Ph.D. and MSQ in Quantitative Economics

The Ph.D. Program is designed to ensure that students acquire a thorough knowledge of economic theory, the structure of modern economies, as well as econometric and computational methods before beginning their own research under faculty supervision.

In the first year students attend core courses in microeconomics, macroeconomics, econometrics, and mathematical methods. At the end of that year they must pass qualifying examinations in microeconomics, macroeconomics, and econometrics. In the second year students complete field courses in two to three fields of their election and begin to work on their own research with the support of a faculty advisor, whose main role is to help them to make the transition from coursework to research and to identify suitable dissertation topics. By the end of their third year students must have completed their first research paper. The dissertation is completed in the fourth year of the program. It must be a major piece of research and its chapters must have the potential for publication in an international scientific journal.
=-=-=-=-=
▶ _Using the information_:
(A) Rewrite the paragraph beginning "In the first year students attend" from the Ph.D. program description above as a short list, keeping its main facts.
(B) In the Ph.D. program description above, what is the main role of the faculty advisor?

▶ _Data segment_:
=-=-=-=-=
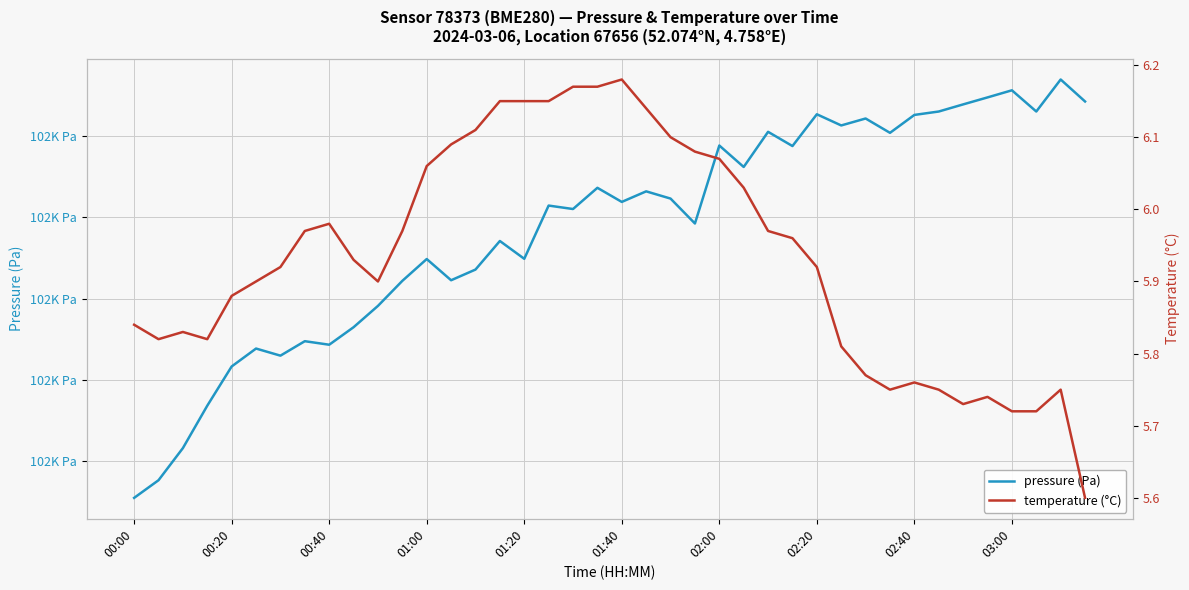

What is the difference between the second highest and second lowest values in the pressure (Pa) series?

96.0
=-=-=-=-=
▶ _Solutions below_:
(A)
- Year one: core courses in microeconomics, macroeconomics, econometrics, and mathematical methods, followed by qualifying exams in microeconomics, macroeconomics, and econometrics.
- Year two: field courses in two to three chosen fields, plus the start of independent research with a faculty advisor who helps with the move from coursework to research and with finding dissertation topics.
- Year three: the first research paper must be finished by the end of the year.
- Year four: the dissertation is completed. It must be a major piece of research whose chapters could be published in an international scientific journal.

(B) To help students make the transition from coursework to research and identify suitable dissertation topics.